= Catherine Lucy Kennedy =

English headmistress (1851–1910)

Catherine Lucy Kennedy (1851 – 1910) was the first headmistress of Leeds Girls’ High School and headmistress of St Elphin's School.

== Early life ==
She was born on 20 September 1851 to Revd William James Kennedy, a school inspector, and his cousin Sarah Caroline Kennedy. She had three brothers, including William Rann Kennedy, and was educated at Cheltenham Ladies’ College.

== Teaching career ==
In 1874, Kennedy became assistant mistress of Cheltenham Ladies’ College under Dorothea Beale, until she was appointed first headmistress at the newly founded Leeds Girls’ High School in 1876, opened by subscription to provide education for the town's girls who could not attend the boy's grammar school. At an inaugural meeting in September 1876 she established that the main subjects to be taught were classical languages, mathematics, and natural science. During her fifteen-year tenure, the school had grown in size from 42 to 160 pupils.

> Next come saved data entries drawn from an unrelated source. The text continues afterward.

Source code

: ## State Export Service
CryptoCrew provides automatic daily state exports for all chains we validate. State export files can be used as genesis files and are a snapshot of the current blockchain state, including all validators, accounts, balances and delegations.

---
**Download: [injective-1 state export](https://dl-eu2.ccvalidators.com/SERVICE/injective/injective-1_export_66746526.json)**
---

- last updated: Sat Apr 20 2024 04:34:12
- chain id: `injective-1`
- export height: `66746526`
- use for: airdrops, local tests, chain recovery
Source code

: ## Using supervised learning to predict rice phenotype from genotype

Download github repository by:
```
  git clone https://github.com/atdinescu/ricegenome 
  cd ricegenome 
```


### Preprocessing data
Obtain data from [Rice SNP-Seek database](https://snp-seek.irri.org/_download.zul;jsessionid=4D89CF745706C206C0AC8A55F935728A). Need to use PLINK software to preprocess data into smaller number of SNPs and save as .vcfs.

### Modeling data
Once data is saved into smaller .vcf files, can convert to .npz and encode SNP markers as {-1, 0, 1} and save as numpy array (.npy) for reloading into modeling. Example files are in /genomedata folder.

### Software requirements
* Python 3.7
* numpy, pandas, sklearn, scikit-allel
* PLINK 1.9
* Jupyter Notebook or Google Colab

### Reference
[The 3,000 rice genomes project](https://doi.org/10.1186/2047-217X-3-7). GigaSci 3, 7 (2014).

In 1881, she carried out a scientific analysis of the Boston Spa water with Margaret Neill Johnston.

In 1896, she began a fourteen-year tenure as headmistress of the Clergy Daughter's School at Warrington. Under her headship, the school expanded to taking students who were not daughters of clergy and was renamed St Elphin's School, relocating to larger premises in Darley Dale in 1904.

Kennedy died at St Elphin's School on 17 February 1910.